--- Data ---
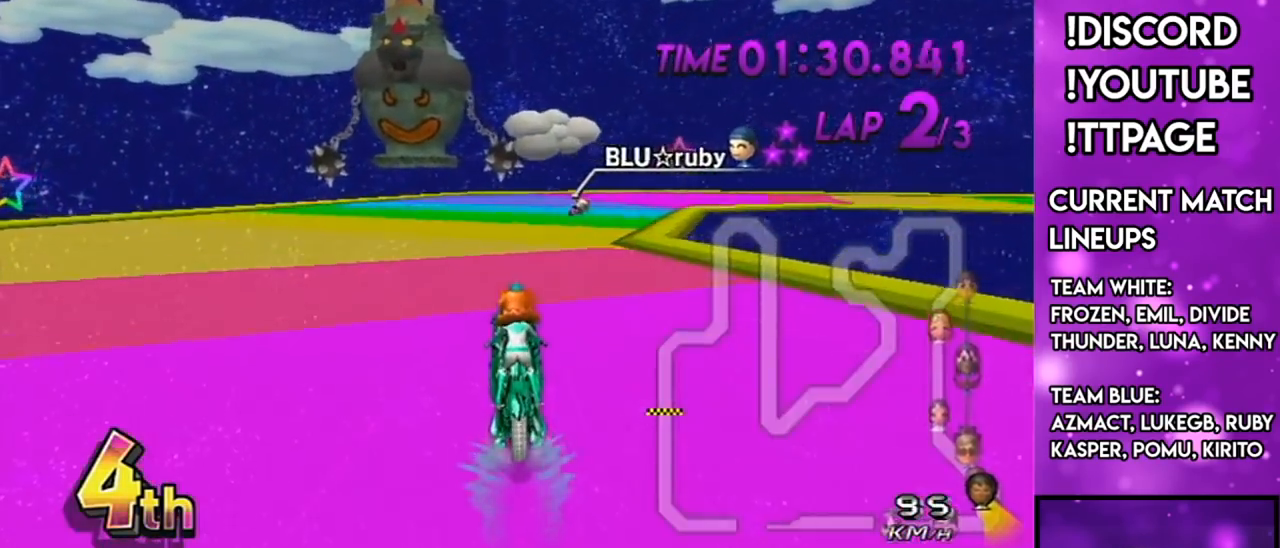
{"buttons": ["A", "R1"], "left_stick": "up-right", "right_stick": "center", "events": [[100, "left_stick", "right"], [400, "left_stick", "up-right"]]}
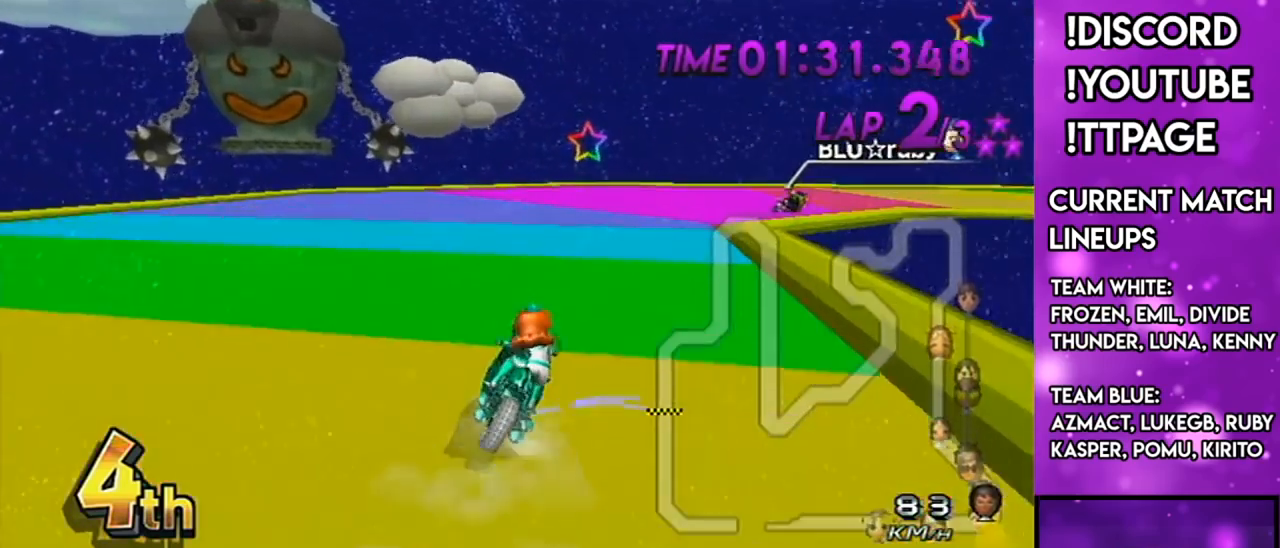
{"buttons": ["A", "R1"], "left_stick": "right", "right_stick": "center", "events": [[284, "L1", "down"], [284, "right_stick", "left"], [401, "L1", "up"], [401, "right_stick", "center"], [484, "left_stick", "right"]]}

==

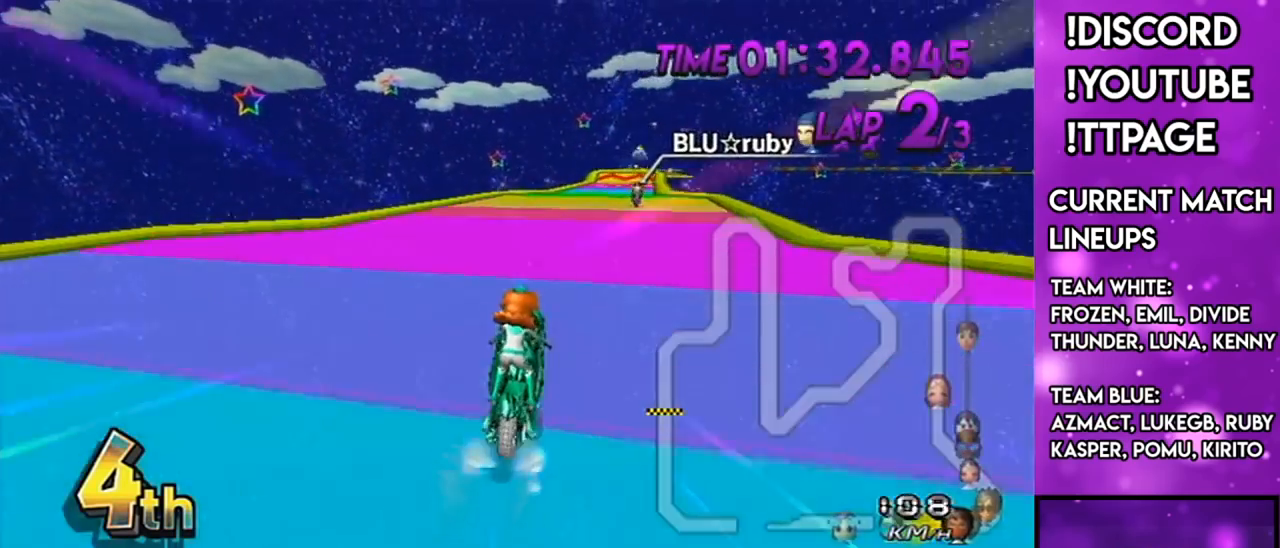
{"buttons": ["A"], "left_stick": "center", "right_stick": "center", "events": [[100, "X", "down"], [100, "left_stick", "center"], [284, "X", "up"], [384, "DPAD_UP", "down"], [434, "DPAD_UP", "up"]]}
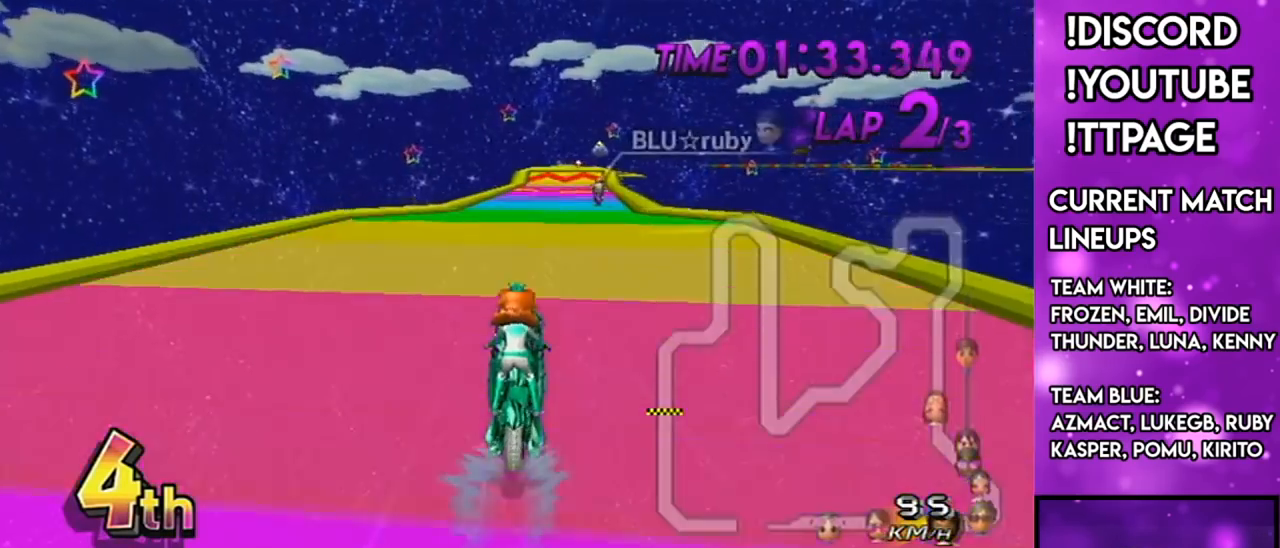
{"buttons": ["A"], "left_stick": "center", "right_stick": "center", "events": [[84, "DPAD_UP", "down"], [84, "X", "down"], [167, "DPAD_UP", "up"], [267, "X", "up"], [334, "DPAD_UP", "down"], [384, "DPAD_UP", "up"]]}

--- Assigned task ---
A single number is the expected reply: the number of lines in the listing that contain the string "down".

--- Solution for this task ---
3